Toxic epidermal necrolysis (TEN) is a severe, rare, and potentially fatal skin reaction, most commonly induced by drugs such as antibiotics, anticonvulsants, or nonsteroidal anti-inflammatory drugs (NSAIDs). Recently, associations with immune checkpoint inhibitors (ICIs), such as nivolumab, have been described, although exceptionally. TEN related to ICIs may within first weeks or very late, with latencies from days to over 100 weeks; cases of very late onset are rarely reported.

Method

We present a 68-year-old female with clear cell renal carcinoma treated with nivolumab. Initially, she received biweekly doses for one year (2022–2023), developing blistering lesions on hands, feet, and one lower limb approximately one week after each dose, which resolved after topical silver treatment. 

In December 2024, nivolumab resumed monthly.

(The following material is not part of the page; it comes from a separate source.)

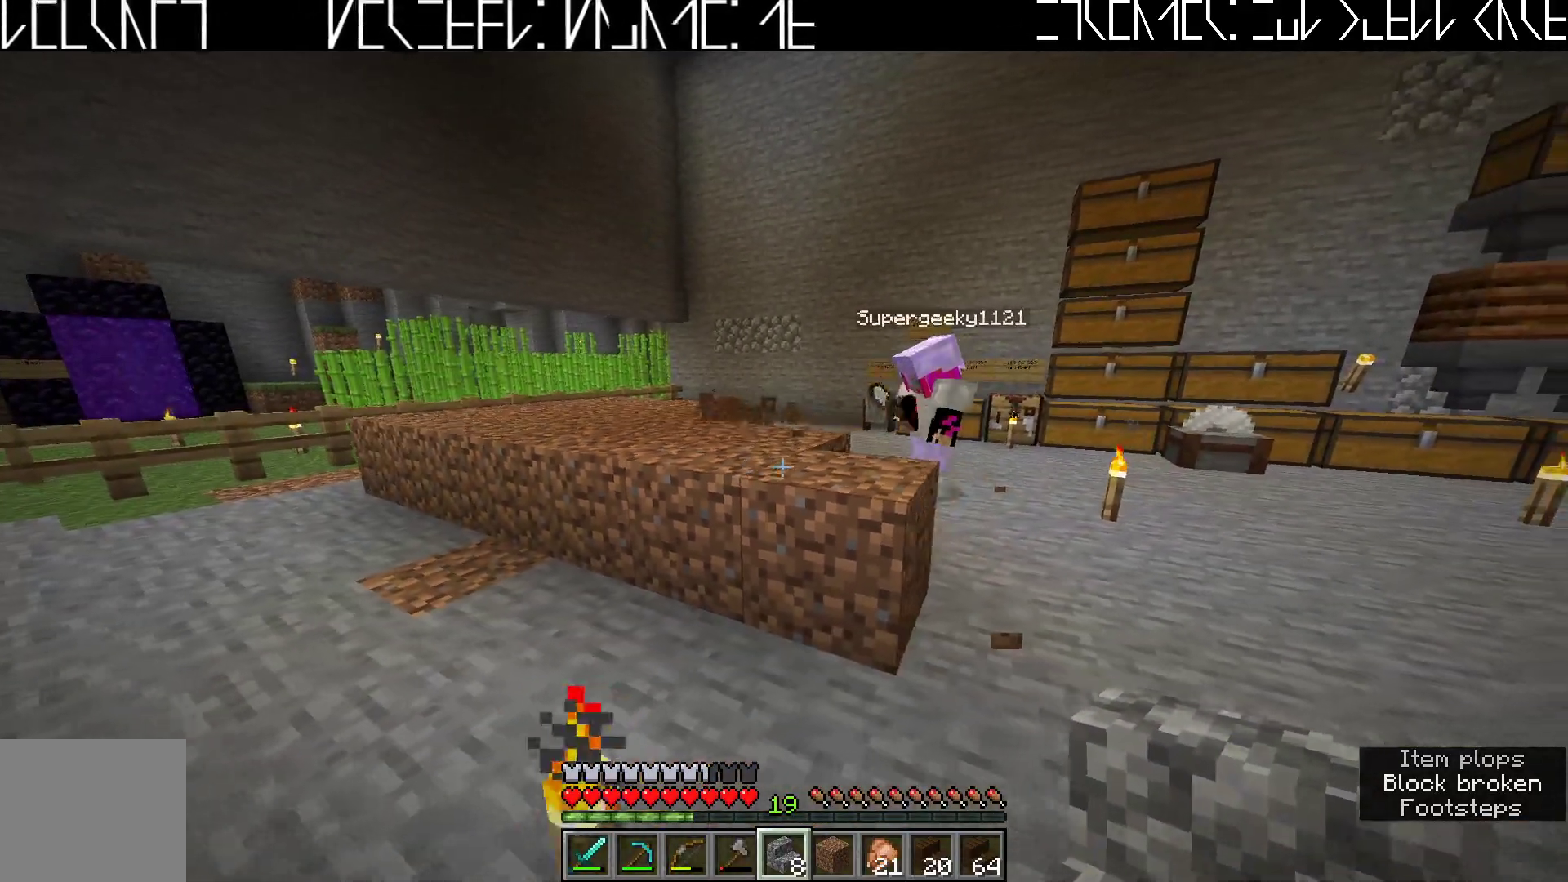
{"keys": [], "events": []}
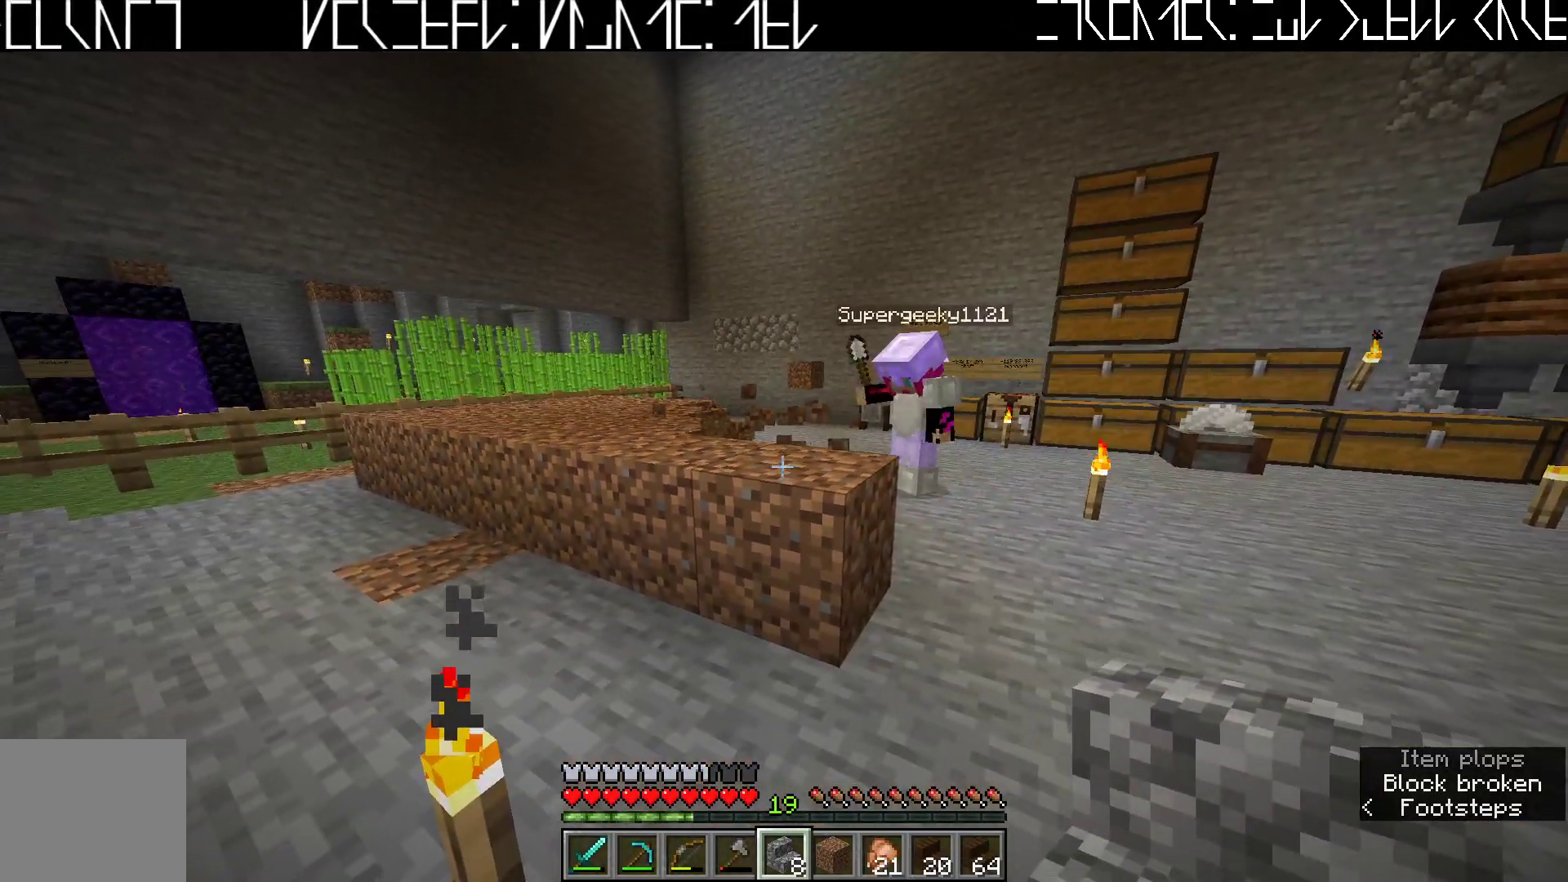
{"keys": [], "events": []}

After the second and third doses, lesions recurred, partially responsive to corticosteroids and silver. Last dose: June 16, 2025. On July 17, after a CT scan with iodinated contrast, lesions generalized with intense pruritus; intercurrent etoricoxib use noted. The patient had two severe hospital admissions:

- September 2025: involvement of 70% body surface area (BSA), oral and vaginal mucosa involved, Nikolsky positive, requiring burn unit admission.

- November 2025: 25–30% BSA, milder episode. 

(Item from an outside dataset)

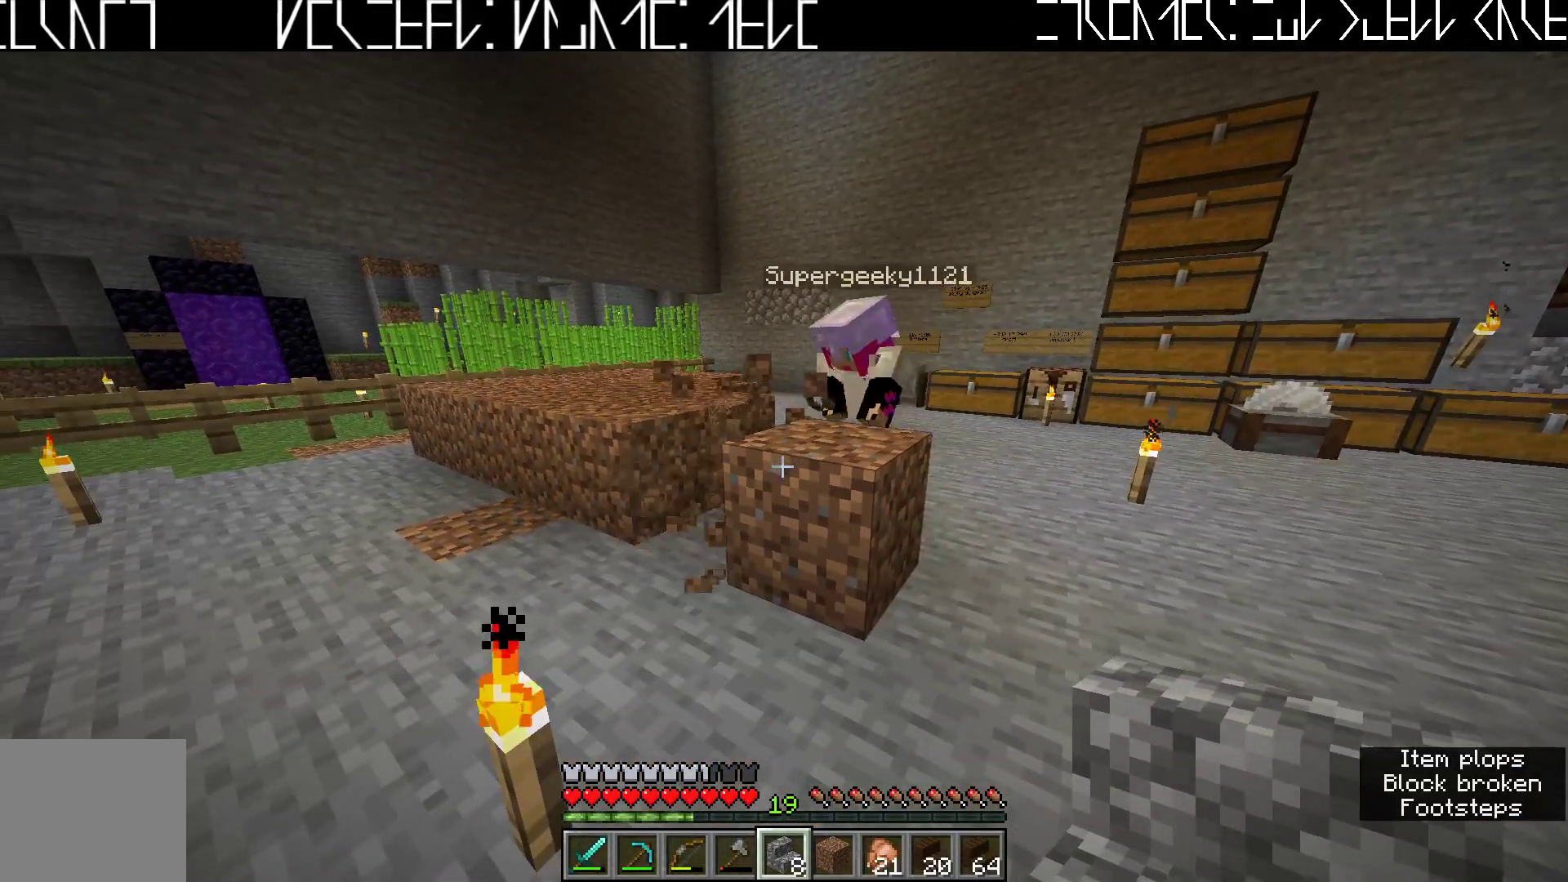
{"keys": [], "events": []}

Punch skin biopsies, histopathology study, direct immunofluorescence, skin tests, and lymphocyte activation tests (LAT) against nivolumab, iodinated contrast, and parecoxib were performed.

Results

- Analytical tests: normal leukocytes and eosinophils, normal renal and hepatic function, slightly elevated inflammatory markers with no evidence of systemic infection.

- Biopsies: subepidermal blister with epidermal necrosis and eosinophils in the dermis, consistent with TEN. Immunofluorescence: nonspecific deposits, ruling out an autoimmune process.

- Prick test and intradermal reaction: negative for iodinated contrast media (gadovist, xenetix, iomeprol, omnipaque, ultravist). 

- LAT: negative for contrast media and parecoxib; positive for nivolumab.

Given these findings, strict avoidance of nivolumab was recommended.

Conclusion

TEN associated with ICIs can occur very late, highlighting the need for prolonged monitoring. Cofactors such as iodinated contrast media and NSAIDs such as etoricoxib can precipitate severe exacerbations. Allergy testing and discontinuation of the causative drug are key to preventing potentially fatal recurrences.